Adara Goldberg, Ph.D., executive director of the Holocaust Resource Center and Human Rights Institute of Kean University, has been named to an advisory panel created to review Canada’s national Holocaust monument. 

The panel, which includes educators and members of key stakeholder groups in the U.S. and Canada, will guide reviewing and renewing the interpretive exhibit and descriptive texts at Canada’s National Holocaust Monument in Ottawa.

A historian and educator specializing in Holocaust, genocide studies and human rights education, Goldberg is the author of Holocaust Survivors in Canada: Exclusion, Inclusion, Transformation, 1947-1955. The book received the Marsid Foundation Prize by the Western Canada Jewish Book Awards for best book in the Holocaust category. 
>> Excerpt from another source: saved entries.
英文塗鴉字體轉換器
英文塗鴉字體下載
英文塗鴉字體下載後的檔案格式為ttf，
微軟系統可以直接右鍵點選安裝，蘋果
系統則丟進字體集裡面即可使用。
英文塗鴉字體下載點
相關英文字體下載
"Holocaust education and remembrance are paramount to combating Holocaust denial, revisionism and antisemitism in Canada, the United States and around the world,” Goldberg said. “Canadian Heritage's commitment to ensuring that the National Monument in Ottawa remains current and meets the needs of future generations of North Americans speaks volumes. As a historian of the Holocaust, and specifically the resettlement and adaptation of Holocaust survivors in early postwar Canada, it is an honor and privilege to contribute to this important work." 

In a recent announcement, Canadian Heritage Minister the Hon. Pascale St-Onge, said the panel’s work will increase Canadians’ awareness of the Holocaust and “the need to combat hate in all its forms.” 

“The memory of the Holocaust must be preserved to ensure that the lessons of the past are never forgotten,” St-Onge said.